I actually want to live-demo the parallel version of my program against the serial version of my program playing chess against the parallel version of my program. I'll have a little randomization built into the algorithm, so the parallel one won't win every time, but I suspect in the span of a few minutes it can win enough games to prove that it is superior. I already figured out how to get the chess to display into the terminal. Supposedly the starter code plugs into a graphical chess program.
In addition, I'll have speedup graphs, and detailed win-loss data.
I am planning on using the quad-core GHC machines. This algorithm has a fundamentally serial section (it searches the first branch to get an initial alpha and beta value), so its maximum speedup is limited to being around 4.
I will be using the Cilk language. Cilk was designed to shine in divide-and-conquer parallel algorithms and that's exactly what PVSplit is.

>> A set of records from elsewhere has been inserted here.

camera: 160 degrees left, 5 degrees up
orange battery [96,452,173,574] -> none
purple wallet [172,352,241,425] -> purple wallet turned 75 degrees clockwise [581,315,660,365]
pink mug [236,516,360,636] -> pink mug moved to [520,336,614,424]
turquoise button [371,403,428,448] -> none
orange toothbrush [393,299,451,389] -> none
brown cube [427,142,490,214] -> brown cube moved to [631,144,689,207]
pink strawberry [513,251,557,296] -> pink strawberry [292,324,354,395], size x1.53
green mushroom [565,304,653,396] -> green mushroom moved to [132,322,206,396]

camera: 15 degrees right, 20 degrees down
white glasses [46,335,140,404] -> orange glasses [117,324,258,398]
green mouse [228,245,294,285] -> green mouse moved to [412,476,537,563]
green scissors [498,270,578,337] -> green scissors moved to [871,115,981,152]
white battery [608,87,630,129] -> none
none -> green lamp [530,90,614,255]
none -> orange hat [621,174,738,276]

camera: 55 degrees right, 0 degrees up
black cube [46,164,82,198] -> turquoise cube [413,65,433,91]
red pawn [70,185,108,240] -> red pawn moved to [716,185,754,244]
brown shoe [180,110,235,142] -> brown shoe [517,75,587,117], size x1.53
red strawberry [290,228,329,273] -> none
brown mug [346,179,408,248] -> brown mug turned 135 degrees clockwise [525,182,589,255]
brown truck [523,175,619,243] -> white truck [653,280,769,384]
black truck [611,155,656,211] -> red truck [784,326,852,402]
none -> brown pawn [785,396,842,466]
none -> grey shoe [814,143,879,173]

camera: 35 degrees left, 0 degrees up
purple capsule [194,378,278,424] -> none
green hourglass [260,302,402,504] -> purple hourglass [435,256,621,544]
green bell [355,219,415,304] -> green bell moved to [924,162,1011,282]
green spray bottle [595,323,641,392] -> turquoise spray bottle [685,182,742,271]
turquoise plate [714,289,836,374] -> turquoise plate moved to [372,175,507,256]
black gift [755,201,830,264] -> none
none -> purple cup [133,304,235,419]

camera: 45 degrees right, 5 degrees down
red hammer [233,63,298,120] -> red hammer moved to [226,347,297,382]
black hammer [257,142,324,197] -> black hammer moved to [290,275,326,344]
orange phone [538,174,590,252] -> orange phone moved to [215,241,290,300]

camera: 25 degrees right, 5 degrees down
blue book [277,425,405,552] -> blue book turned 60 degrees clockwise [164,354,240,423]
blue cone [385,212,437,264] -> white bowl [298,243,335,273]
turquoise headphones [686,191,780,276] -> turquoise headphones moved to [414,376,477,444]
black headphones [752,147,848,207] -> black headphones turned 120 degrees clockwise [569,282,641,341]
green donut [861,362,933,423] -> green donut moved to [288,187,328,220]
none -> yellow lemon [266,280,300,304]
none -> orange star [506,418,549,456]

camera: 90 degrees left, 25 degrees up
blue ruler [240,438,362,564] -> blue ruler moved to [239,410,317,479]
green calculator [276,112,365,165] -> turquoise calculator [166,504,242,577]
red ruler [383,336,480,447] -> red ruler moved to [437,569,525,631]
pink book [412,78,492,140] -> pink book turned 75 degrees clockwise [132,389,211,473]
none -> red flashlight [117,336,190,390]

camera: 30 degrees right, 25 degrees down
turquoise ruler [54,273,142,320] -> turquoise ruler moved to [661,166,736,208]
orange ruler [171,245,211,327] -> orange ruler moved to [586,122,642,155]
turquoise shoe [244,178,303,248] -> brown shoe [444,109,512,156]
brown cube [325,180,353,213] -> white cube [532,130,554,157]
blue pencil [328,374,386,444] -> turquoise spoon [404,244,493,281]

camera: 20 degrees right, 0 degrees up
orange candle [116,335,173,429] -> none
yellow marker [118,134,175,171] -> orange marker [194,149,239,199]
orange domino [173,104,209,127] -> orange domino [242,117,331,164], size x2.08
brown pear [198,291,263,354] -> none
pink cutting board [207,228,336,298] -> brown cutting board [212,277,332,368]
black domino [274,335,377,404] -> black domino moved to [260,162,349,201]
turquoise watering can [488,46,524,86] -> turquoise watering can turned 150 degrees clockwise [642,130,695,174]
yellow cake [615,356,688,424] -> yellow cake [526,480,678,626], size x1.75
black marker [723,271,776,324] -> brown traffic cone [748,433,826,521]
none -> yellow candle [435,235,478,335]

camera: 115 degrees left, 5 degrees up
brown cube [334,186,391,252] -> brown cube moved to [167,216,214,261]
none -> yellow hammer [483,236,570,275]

Figure out how to compile a program with the MSCP engine and Cilk commands.
Get the pseudocode solid.
Research Cilk tools.
Complete code for checking if parallel solution matches serial solution (we'll worry about making parallel do better later).
Begin coding Cilk version of serial implementation
Do midterm report.
Finish the Cilk version, and confirm it correctly matches serial implementation.
Begin parallelizing Cilk.
Finish parallelizing Cilk with most basic locking scheme possible.
Begin working on more efficient locking to increase performance.
Finish improving locking.
Insert benchmarking code to how much time we lose to the various factors inhibiting speedup.
NOTE: This schedule may look backloaded. This was intentional and done with substantial forethought. Of my remaining work in my other classes, over 85% of it is due before April 17. Thus this project will have almost 100% of my work attention after April 17.
It is very difficult for me to know in advance how long this project will take. On the one hand, my starter code is substantial and this is supposed to be a big project. On the other hand, the PVSplit algorithm is more confusing than I initially expected it to be, integrating code into the starter code will be a challenge, and everything in programming takes longer than you expect. I am definitely hesitant to bite off more than I can chew, so if this project looks too ambitious PLEASE let me know. I will not be offended. At all. I promise.
On the other hand, I don't want to be one of those people who's surprised when his project is deemed too trivial. So if my project isn't challenging enough, please let me know.